Tâche demandée 1:
Dans le passage sur le film, de quelle œuvre est tiré le titre « un poison violent » ?
Tâche demandée 2:
Prolongez le passage sur le film au-delà de sa dernière phrase.

Passage fourni:
-*-*-

Le titre « un poison violent », tiré d’une chanson de Serge Gainsbourg, caractérise mal le film, qui évoque tout en douceur l’éveil de la sexualité d’une adolescente, Anna (Clara Augarde). Celle-ci est attirée par un autre adolescent, Pierre (Youen Leboulanger – Gouvil). Ils s’apprivoisent peu à peu. Au cours d’une promenade, elle lui demande de se mettre torse nu ; elle consent à lui montrer ses seins, « mais pas le droit de toucher ». S’accompagnant à la guitare, Pierre chante à Anna une magnifique chanson d’amour ; bouleversée, elle l’invite à se coucher à ses côtés.

Il est vrai que l’environnement d’Anna est plein de craquements, de violence et de poison. Elle revient de l’internat à la maison pour des vacances scolaires et découvre que père a quitté le domicile familial pour refaire sa vie. Son grand-père ne sort plus de sa chambre et lui demande de se préparer pour ses funérailles. La famille est profondément catholique et vit sa religion comme un combat entre la chair et l’esprit. Le père François (Stefano Casselli), le jeune curé de ce village breton, est tourmenté. Jeanne (Lio), la mère d’Anna, ressent à son égard une attraction mêlée de culpabilité ; elle en veut à sa fille de s’éveiller à l’amour au moment où elle-même se trouve délaissée, et sa rancœur se transforme en poison.

-*-*-

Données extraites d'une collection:
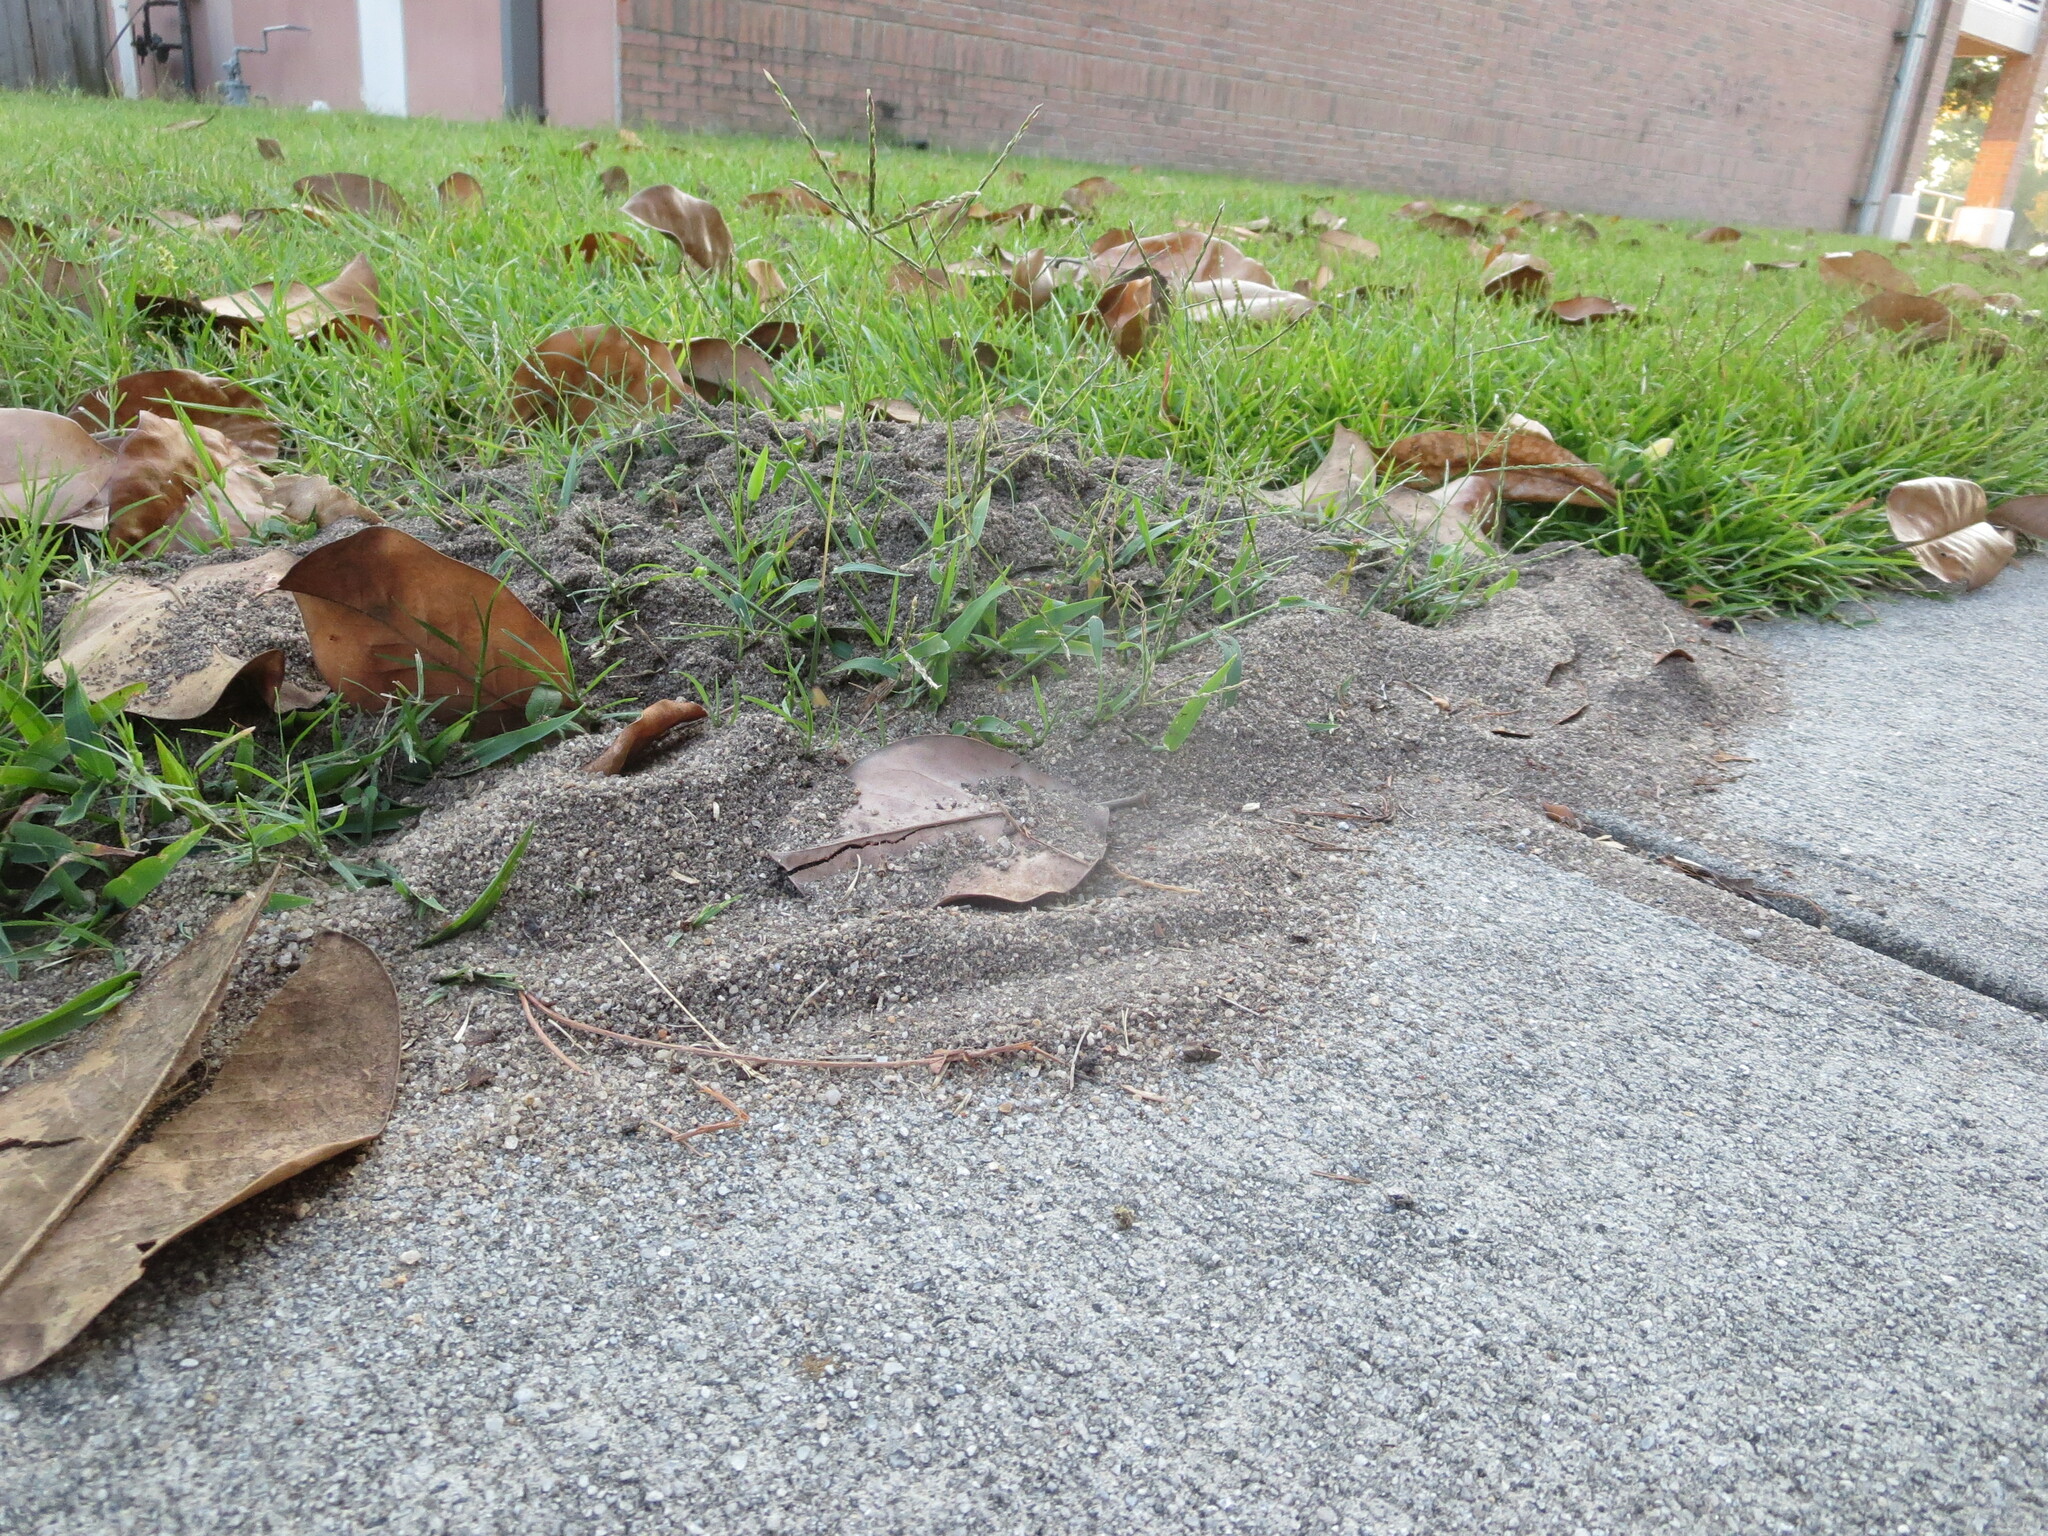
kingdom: Animalia
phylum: Arthropoda
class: Insecta
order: Hymenoptera
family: Formicidae
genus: Solenopsis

-*-*-

Résultat obtenu 1:
D'une chanson de Serge Gainsbourg.

Résultat obtenu 2:
Anna essaie de trouver sa voie au milieu de ces déchirements. Dans sa relation avec Pierre, elle avance prudemment, à petits pas. Elle a une relation privilégiée avec son grand-père, Jean (Michel Galabru), un homme qui rejette le rigorisme religieux et professe un hédonisme coquin. Après que celui-ci lui a demandé, comme cadeau, de lui montrer d’où il vient, elle lui expose, plusieurs jours et après, et pudiquement, son pubis.

L’image de la religion catholique présentée dans le film relève de la carte postale : les prêtres sont nombreux et jeunes, les paroissiens chantent des cantiques polyphoniques, le visage de l’évêque a la sévérité d’un Savonarole. Mais la satire religieuse, si elle est centrale dans le film, ne peut faire oublier la poésie d’un magnifique hymne à l’adolescence.